3 local QFC stores, one Safeway on list to be sold if grocery chain merger approved

QFC at 22828 100th Ave. W. in Edmonds may be one of four local grocery stores to be affected by the proposed merger between Kroger and Albertsons. (Photo by Craig Parrish)

Kroger and Albertsons on Tuesday released a list of 579 grocery stores nationwide — including four local stores — to be sold off if a merger between the two grocery chains eventually goes through.

On the list are QFC stores at 22828 100th Ave. W. in Edmonds, 7500 196th St. S.W., Ste. B in Lynnwood and 22803 44th Ave. W. in Mountlake Terrace. Also on the list is the Safeway store at 19500 Highway 99 in Lynnwood. A full list of the stores that would be sold is here.

The entire list includes 124 Washington locations of Kroger, which owns QFC and Fred Meyer, and Albertsons, which owns Safeway and Haggen. That would be nearly 40% of the grocery stores that the chain owns in the state, according to the Seattle Times. No Fred Meyer locations appear to be on the list.

The identified locations would be owned and operated by New Hampshire-based C&S Wholesale Grocers.

Some have expressed concern that the sale of the stores to C&S might result in store closures, but an Albertsons spokesman said Wednesday that no stores will close.
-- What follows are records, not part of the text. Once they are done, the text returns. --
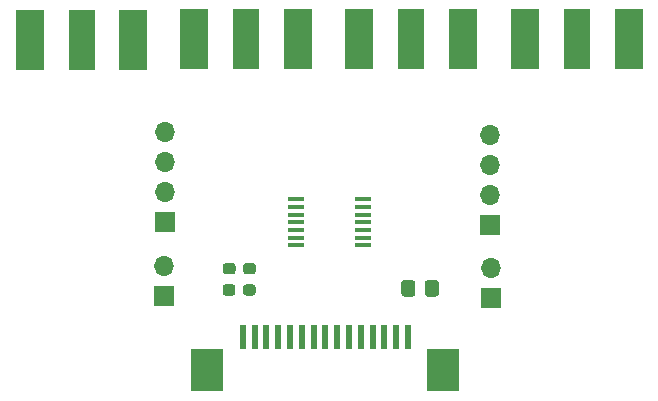
<source format=gbr>
%TF.GenerationSoftware,KiCad,Pcbnew,5.1.10-88a1d61d58~88~ubuntu18.04.1*%
%TF.CreationDate,2021-07-26T17:25:23+07:00*%
%TF.ProjectId,ADV728xM_EVAL_SMA-FFC_JETSON,41445637-3238-4784-9d5f-4556414c5f53,rev?*%
%TF.SameCoordinates,Original*%
%TF.FileFunction,Soldermask,Top*%
%TF.FilePolarity,Negative*%
%FSLAX46Y46*%
G04 Gerber Fmt 4.6, Leading zero omitted, Abs format (unit mm)*
G04 Created by KiCad (PCBNEW 5.1.10-88a1d61d58~88~ubuntu18.04.1) date 2021-07-26 17:25:23*
%MOMM*%
%LPD*%
G01*
G04 APERTURE LIST*
%ADD10O,1.700000X1.700000*%
%ADD11R,1.700000X1.700000*%
%ADD12R,2.286000X5.080000*%
%ADD13R,2.413000X5.080000*%
%ADD14R,0.610000X2.000000*%
%ADD15R,2.680000X3.600000*%
%ADD16R,1.358900X0.355600*%
G04 APERTURE END LIST*
D10*
%TO.C,J6*%
X175552100Y-89496900D03*
X175552100Y-92036900D03*
X175552100Y-94576900D03*
D11*
X175552100Y-97116900D03*
%TD*%
D12*
%TO.C,J3*%
X168846500Y-81368900D03*
D13*
X173228000Y-81368900D03*
X164465000Y-81368900D03*
%TD*%
D12*
%TO.C,J4*%
X182892700Y-81368900D03*
D13*
X187274200Y-81368900D03*
X178511200Y-81368900D03*
%TD*%
D12*
%TO.C,J1*%
X140957300Y-81419700D03*
D13*
X145338800Y-81419700D03*
X136575800Y-81419700D03*
%TD*%
D12*
%TO.C,J2*%
X154876500Y-81368900D03*
D13*
X159258000Y-81368900D03*
X150495000Y-81368900D03*
%TD*%
%TO.C,C2*%
G36*
G01*
X152905000Y-101024700D02*
X152905000Y-100549700D01*
G75*
G02*
X153142500Y-100312200I237500J0D01*
G01*
X153742500Y-100312200D01*
G75*
G02*
X153980000Y-100549700I0J-237500D01*
G01*
X153980000Y-101024700D01*
G75*
G02*
X153742500Y-101262200I-237500J0D01*
G01*
X153142500Y-101262200D01*
G75*
G02*
X152905000Y-101024700I0J237500D01*
G01*
G37*
G36*
G01*
X154630000Y-101024700D02*
X154630000Y-100549700D01*
G75*
G02*
X154867500Y-100312200I237500J0D01*
G01*
X155467500Y-100312200D01*
G75*
G02*
X155705000Y-100549700I0J-237500D01*
G01*
X155705000Y-101024700D01*
G75*
G02*
X155467500Y-101262200I-237500J0D01*
G01*
X154867500Y-101262200D01*
G75*
G02*
X154630000Y-101024700I0J237500D01*
G01*
G37*
%TD*%
%TO.C,C1*%
G36*
G01*
X154617300Y-102828100D02*
X154617300Y-102353100D01*
G75*
G02*
X154854800Y-102115600I237500J0D01*
G01*
X155454800Y-102115600D01*
G75*
G02*
X155692300Y-102353100I0J-237500D01*
G01*
X155692300Y-102828100D01*
G75*
G02*
X155454800Y-103065600I-237500J0D01*
G01*
X154854800Y-103065600D01*
G75*
G02*
X154617300Y-102828100I0J237500D01*
G01*
G37*
G36*
G01*
X152892300Y-102828100D02*
X152892300Y-102353100D01*
G75*
G02*
X153129800Y-102115600I237500J0D01*
G01*
X153729800Y-102115600D01*
G75*
G02*
X153967300Y-102353100I0J-237500D01*
G01*
X153967300Y-102828100D01*
G75*
G02*
X153729800Y-103065600I-237500J0D01*
G01*
X153129800Y-103065600D01*
G75*
G02*
X152892300Y-102828100I0J237500D01*
G01*
G37*
%TD*%
D11*
%TO.C,J5*%
X147980400Y-96850200D03*
D10*
X147980400Y-94310200D03*
X147980400Y-91770200D03*
X147980400Y-89230200D03*
%TD*%
D11*
%TO.C,J8*%
X175590200Y-103289100D03*
D10*
X175590200Y-100749100D03*
%TD*%
%TO.C,J7*%
X147929600Y-100558600D03*
D11*
X147929600Y-103098600D03*
%TD*%
%TO.C,R1*%
G36*
G01*
X168005200Y-102900901D02*
X168005200Y-102000899D01*
G75*
G02*
X168255199Y-101750900I249999J0D01*
G01*
X168955201Y-101750900D01*
G75*
G02*
X169205200Y-102000899I0J-249999D01*
G01*
X169205200Y-102900901D01*
G75*
G02*
X168955201Y-103150900I-249999J0D01*
G01*
X168255199Y-103150900D01*
G75*
G02*
X168005200Y-102900901I0J249999D01*
G01*
G37*
G36*
G01*
X170005200Y-102900901D02*
X170005200Y-102000899D01*
G75*
G02*
X170255199Y-101750900I249999J0D01*
G01*
X170955201Y-101750900D01*
G75*
G02*
X171205200Y-102000899I0J-249999D01*
G01*
X171205200Y-102900901D01*
G75*
G02*
X170955201Y-103150900I-249999J0D01*
G01*
X170255199Y-103150900D01*
G75*
G02*
X170005200Y-102900901I0J249999D01*
G01*
G37*
%TD*%
D14*
%TO.C,U1*%
X154594800Y-106578400D03*
X155594800Y-106578400D03*
X156594800Y-106578400D03*
X157594800Y-106578400D03*
X158594800Y-106578400D03*
X159594800Y-106578400D03*
X160594800Y-106578400D03*
X161594800Y-106578400D03*
X162594800Y-106578400D03*
X163594800Y-106578400D03*
X164594800Y-106578400D03*
X165594800Y-106578400D03*
X166594800Y-106578400D03*
X167594800Y-106578400D03*
X168594800Y-106578400D03*
D15*
X151606000Y-109380900D03*
X171583900Y-109380400D03*
%TD*%
D16*
%TO.C,U2*%
X159061150Y-98800199D03*
X159061150Y-98150200D03*
X159061150Y-97500199D03*
X159061150Y-96850200D03*
X159061150Y-96200199D03*
X159061150Y-95550200D03*
X159061150Y-94900199D03*
X164814250Y-94900201D03*
X164814250Y-95550200D03*
X164814250Y-96200201D03*
X164814250Y-96850200D03*
X164814250Y-97500199D03*
X164814250Y-98150200D03*
X164814250Y-98800201D03*
%TD*%
M02*

</source>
“C&S is a well-capitalized industry leader in wholesale grocery supply — currently serving more than 7,500 independent supermarkets, retail chain stores, and military bases—with a strong track record as a successful grocery retailer,” the spokesperson said. “Their purchase of these assets — along with the associates who will transition to C&S post-close — will enable their company to be one of the leading grocery retailers in the United States, providing communities and consumers with even more choices and access to fresh, affordable food options.

“Both C&S and Kroger have each committed that no frontline workers will lose their jobs and no stores will close as a result of the merger. Furthermore, associates will also continue to receive the competitive wages and benefits that they do today, maintaining their pay, health, and wellness plans, and all collective bargaining agreements where they are in place.”

Kroger and Albertsons announced plans to merger in October 2022, a proposal that has been awash in controversy since its inception. On Jan. 15, Washington Attorney General Bob Ferguson filed a lawsuit seeking to block the merger on grounds that it violated state antitrust laws and would result in higher grocery prices. In April, the stores said they would divest 579 of their stores to C&S for $2.9 billion.

On April 26, a King County Superior Court rejected efforts by Kroger and Albertsons to dismiss the suit, which is scheduled to go to trial Sept. 16.

The Federal Trade Commission (FTC) sued in February to block the merger — the largest proposed supermarket merger in U.S. history, according to an FTC news release. The FTC alleges that Kroger’s acquisition of Albertsons is anticompetitive.

“The FTC charges that the proposed deal will eliminate fierce competition between Kroger and Albertsons, leading to higher prices for groceries and other essential household items for millions of Americans,” the release said. “The loss of competition will also lead to lower quality products and services, while also narrowing consumers’ choices for where to shop for groceries.”

A trial has been set for that lawsuit to move forward in federal court in Oregon on Aug. 26.